PPN Atas Penjualan Aset Tetap

Aset tetap (fixed assets) seperti mesin atau kendaraan pada awalnya dibeli perusahaan untuk digunakan menjalankan usahanya. Bukan untuk dijual. Namun sejalan waktu ada kemungkinan aset tetap tersebut terpaksa dijual karena satu dan lain hal.
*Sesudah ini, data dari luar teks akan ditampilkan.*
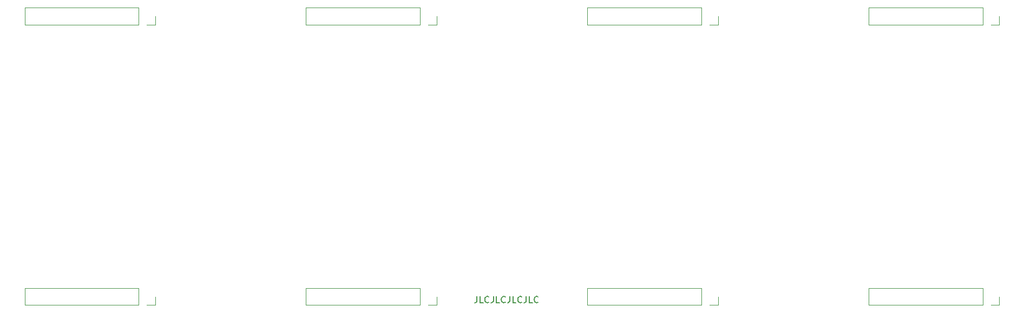
<source format=gbr>
G04 #@! TF.GenerationSoftware,KiCad,Pcbnew,5.0.2+dfsg1-1*
G04 #@! TF.CreationDate,2020-04-26T20:47:29+02:00*
G04 #@! TF.ProjectId,midirouter,6d696469-726f-4757-9465-722e6b696361,rev?*
G04 #@! TF.SameCoordinates,Original*
G04 #@! TF.FileFunction,Legend,Top*
G04 #@! TF.FilePolarity,Positive*
%FSLAX46Y46*%
G04 Gerber Fmt 4.6, Leading zero omitted, Abs format (unit mm)*
G04 Created by KiCad (PCBNEW 5.0.2+dfsg1-1) date Sun 26 Apr 2020 08:47:29 PM CEST*
%MOMM*%
%LPD*%
G01*
G04 APERTURE LIST*
%ADD10C,0.150000*%
%ADD11C,0.120000*%
G04 APERTURE END LIST*
D10*
X97630952Y-89952380D02*
X97630952Y-90666666D01*
X97583333Y-90809523D01*
X97488095Y-90904761D01*
X97345238Y-90952380D01*
X97250000Y-90952380D01*
X98583333Y-90952380D02*
X98107142Y-90952380D01*
X98107142Y-89952380D01*
X99488095Y-90857142D02*
X99440476Y-90904761D01*
X99297619Y-90952380D01*
X99202380Y-90952380D01*
X99059523Y-90904761D01*
X98964285Y-90809523D01*
X98916666Y-90714285D01*
X98869047Y-90523809D01*
X98869047Y-90380952D01*
X98916666Y-90190476D01*
X98964285Y-90095238D01*
X99059523Y-90000000D01*
X99202380Y-89952380D01*
X99297619Y-89952380D01*
X99440476Y-90000000D01*
X99488095Y-90047619D01*
X100202380Y-89952380D02*
X100202380Y-90666666D01*
X100154761Y-90809523D01*
X100059523Y-90904761D01*
X99916666Y-90952380D01*
X99821428Y-90952380D01*
X101154761Y-90952380D02*
X100678571Y-90952380D01*
X100678571Y-89952380D01*
X102059523Y-90857142D02*
X102011904Y-90904761D01*
X101869047Y-90952380D01*
X101773809Y-90952380D01*
X101630952Y-90904761D01*
X101535714Y-90809523D01*
X101488095Y-90714285D01*
X101440476Y-90523809D01*
X101440476Y-90380952D01*
X101488095Y-90190476D01*
X101535714Y-90095238D01*
X101630952Y-90000000D01*
X101773809Y-89952380D01*
X101869047Y-89952380D01*
X102011904Y-90000000D01*
X102059523Y-90047619D01*
X102773809Y-89952380D02*
X102773809Y-90666666D01*
X102726190Y-90809523D01*
X102630952Y-90904761D01*
X102488095Y-90952380D01*
X102392857Y-90952380D01*
X103726190Y-90952380D02*
X103250000Y-90952380D01*
X103250000Y-89952380D01*
X104630952Y-90857142D02*
X104583333Y-90904761D01*
X104440476Y-90952380D01*
X104345238Y-90952380D01*
X104202380Y-90904761D01*
X104107142Y-90809523D01*
X104059523Y-90714285D01*
X104011904Y-90523809D01*
X104011904Y-90380952D01*
X104059523Y-90190476D01*
X104107142Y-90095238D01*
X104202380Y-90000000D01*
X104345238Y-89952380D01*
X104440476Y-89952380D01*
X104583333Y-90000000D01*
X104630952Y-90047619D01*
X105345238Y-89952380D02*
X105345238Y-90666666D01*
X105297619Y-90809523D01*
X105202380Y-90904761D01*
X105059523Y-90952380D01*
X104964285Y-90952380D01*
X106297619Y-90952380D02*
X105821428Y-90952380D01*
X105821428Y-89952380D01*
X107202380Y-90857142D02*
X107154761Y-90904761D01*
X107011904Y-90952380D01*
X106916666Y-90952380D01*
X106773809Y-90904761D01*
X106678571Y-90809523D01*
X106630952Y-90714285D01*
X106583333Y-90523809D01*
X106583333Y-90380952D01*
X106630952Y-90190476D01*
X106678571Y-90095238D01*
X106773809Y-90000000D01*
X106916666Y-89952380D01*
X107011904Y-89952380D01*
X107154761Y-90000000D01*
X107202380Y-90047619D01*
D11*
G04 #@! TO.C,J2*
X47330000Y-46000000D02*
X47330000Y-47330000D01*
X47330000Y-47330000D02*
X46000000Y-47330000D01*
X44730000Y-47330000D02*
X26890000Y-47330000D01*
X26890000Y-44670000D02*
X26890000Y-47330000D01*
X44730000Y-44670000D02*
X26890000Y-44670000D01*
X44730000Y-44670000D02*
X44730000Y-47330000D01*
G04 #@! TO.C,J3*
X88730000Y-44670000D02*
X88730000Y-47330000D01*
X88730000Y-44670000D02*
X70890000Y-44670000D01*
X70890000Y-44670000D02*
X70890000Y-47330000D01*
X88730000Y-47330000D02*
X70890000Y-47330000D01*
X91330000Y-47330000D02*
X90000000Y-47330000D01*
X91330000Y-46000000D02*
X91330000Y-47330000D01*
G04 #@! TO.C,J4*
X132730000Y-44670000D02*
X132730000Y-47330000D01*
X132730000Y-44670000D02*
X114890000Y-44670000D01*
X114890000Y-44670000D02*
X114890000Y-47330000D01*
X132730000Y-47330000D02*
X114890000Y-47330000D01*
X135330000Y-47330000D02*
X134000000Y-47330000D01*
X135330000Y-46000000D02*
X135330000Y-47330000D01*
G04 #@! TO.C,J5*
X176730000Y-44670000D02*
X176730000Y-47330000D01*
X176730000Y-44670000D02*
X158890000Y-44670000D01*
X158890000Y-44670000D02*
X158890000Y-47330000D01*
X176730000Y-47330000D02*
X158890000Y-47330000D01*
X179330000Y-47330000D02*
X178000000Y-47330000D01*
X179330000Y-46000000D02*
X179330000Y-47330000D01*
G04 #@! TO.C,J6*
X44730000Y-88670000D02*
X44730000Y-91330000D01*
X44730000Y-88670000D02*
X26890000Y-88670000D01*
X26890000Y-88670000D02*
X26890000Y-91330000D01*
X44730000Y-91330000D02*
X26890000Y-91330000D01*
X47330000Y-91330000D02*
X46000000Y-91330000D01*
X47330000Y-90000000D02*
X47330000Y-91330000D01*
G04 #@! TO.C,J7*
X91330000Y-90000000D02*
X91330000Y-91330000D01*
X91330000Y-91330000D02*
X90000000Y-91330000D01*
X88730000Y-91330000D02*
X70890000Y-91330000D01*
X70890000Y-88670000D02*
X70890000Y-91330000D01*
X88730000Y-88670000D02*
X70890000Y-88670000D01*
X88730000Y-88670000D02*
X88730000Y-91330000D01*
G04 #@! TO.C,J8*
X135330000Y-90000000D02*
X135330000Y-91330000D01*
X135330000Y-91330000D02*
X134000000Y-91330000D01*
X132730000Y-91330000D02*
X114890000Y-91330000D01*
X114890000Y-88670000D02*
X114890000Y-91330000D01*
X132730000Y-88670000D02*
X114890000Y-88670000D01*
X132730000Y-88670000D02*
X132730000Y-91330000D01*
G04 #@! TO.C,J9*
X179330000Y-90000000D02*
X179330000Y-91330000D01*
X179330000Y-91330000D02*
X178000000Y-91330000D01*
X176730000Y-91330000D02*
X158890000Y-91330000D01*
X158890000Y-88670000D02*
X158890000Y-91330000D01*
X176730000Y-88670000D02*
X158890000Y-88670000D01*
X176730000Y-88670000D02*
X176730000Y-91330000D01*
G04 #@! TD*
M02*

</source>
Pada saat menjual aset tetap tersebut, bila perusahaan adalah PKP (Pengusaha Kena Pajak) maka muncul pertanyaan “apakah penjualan tersebut terutang PPN?”
Untuk menjawab pertanyaan tersebut, kita dapat mengacu pada Undang-Undang Nomor 8 Tahun 1983 tentang Pajak Pertambahan Nilai Barang Dan Jasa Dan Pajak Penjualan Atas Barang Mewah sebagaimana telah diubah terakhir dengan Undang – Undang Nomor 42 Tahun 2009. Menurut pasal 16D disebutkan bahwa:
Pajak Pertambahan Nilai dikenakan atas penyerahan Barang Kena Pajak berupa aktiva yang menurut tujuan semula tidak untuk diperjualbelikan oleh Pengusaha Kena Pajak, kecuali atas penyerahan aktiva yang Pajak Masukannya tidak dapat dikreditkan sebagaimana dimaksud dalam Pasal 9 ayat (8) huruf b dan huruf c.
Dari pasal 16D dapat kita simpulkan bahwa penjualan atas aset tetap tersebut terutang PPN, kecuali
- untuk aset yang tidak mempunyai hubungan langsung dengan kegiatan usaha (Pasal 9 ayat 8 huruf b)
- untuk aset kendaraan bermotor berupa sedan dan station wagon, kecuali merupakan barang dagangan atau disewakan (Pasal 9 ayat 8 huruf c)
Ketentuan diatas secara implisit dapat pula diartikan bahwa ketika akuisisi aset tetap tersebut, tidaklah menjadi perhatian apakah perusahaan adalah PKP atau bukan PKP, sepanjang aset tetap tersebut tidak mempunyai hubungan langsung dengan kegiatan usaha dan/atau berwujud kendaraan bermotor berupa sedan dan station wagon (kecuali merupakan barang dagangan atau disewakan), maka PPN Masukan-nya tidak dapat dikreditkan. Lalu apakah yang dimaksud dengan frasa “pengeluaran yang langsung berhubungan dengan kegiatan usaha?”
Menurut penjelasan pasal 9 ayat 8 huruf b disebutkan:
Yang dimaksud dengan pengeluaran yang langsung berhubungan dengan kegiatan usaha adalah pengeluaran untuk kegiatan produksi, distribusi, pemasaran, dan manajemen. Ketentuan ini berlaku untuk semua bidang usaha.
Agar dapat dikreditkan, Pajak Masukan juga harus memenuhi syarat bahwa pengeluaran tersebut berkaitan dengan adanya penyerahan yang terutang Pajak Pertambahan Nilai. Oleh karena itu, meskipun suatu pengeluaran telah memenuhi syarat adanya hubungan langsung dengan kegiatan usaha, masih dimungkinkan Pajak Masukan tersebut tidak dapat dikreditkan, yaitu apabila pengeluaran dimaksud tidak ada kaitannya dengan penyerahan yang terutang Pajak Pertambahan Nilai.
Semoga bermanfaat.
Disclaimer: Tulisan ini hanyalah pendapat pribadi penulis dan penulis dibebaskan dari segala tuntutan apabila terdapat kesalahan informasi.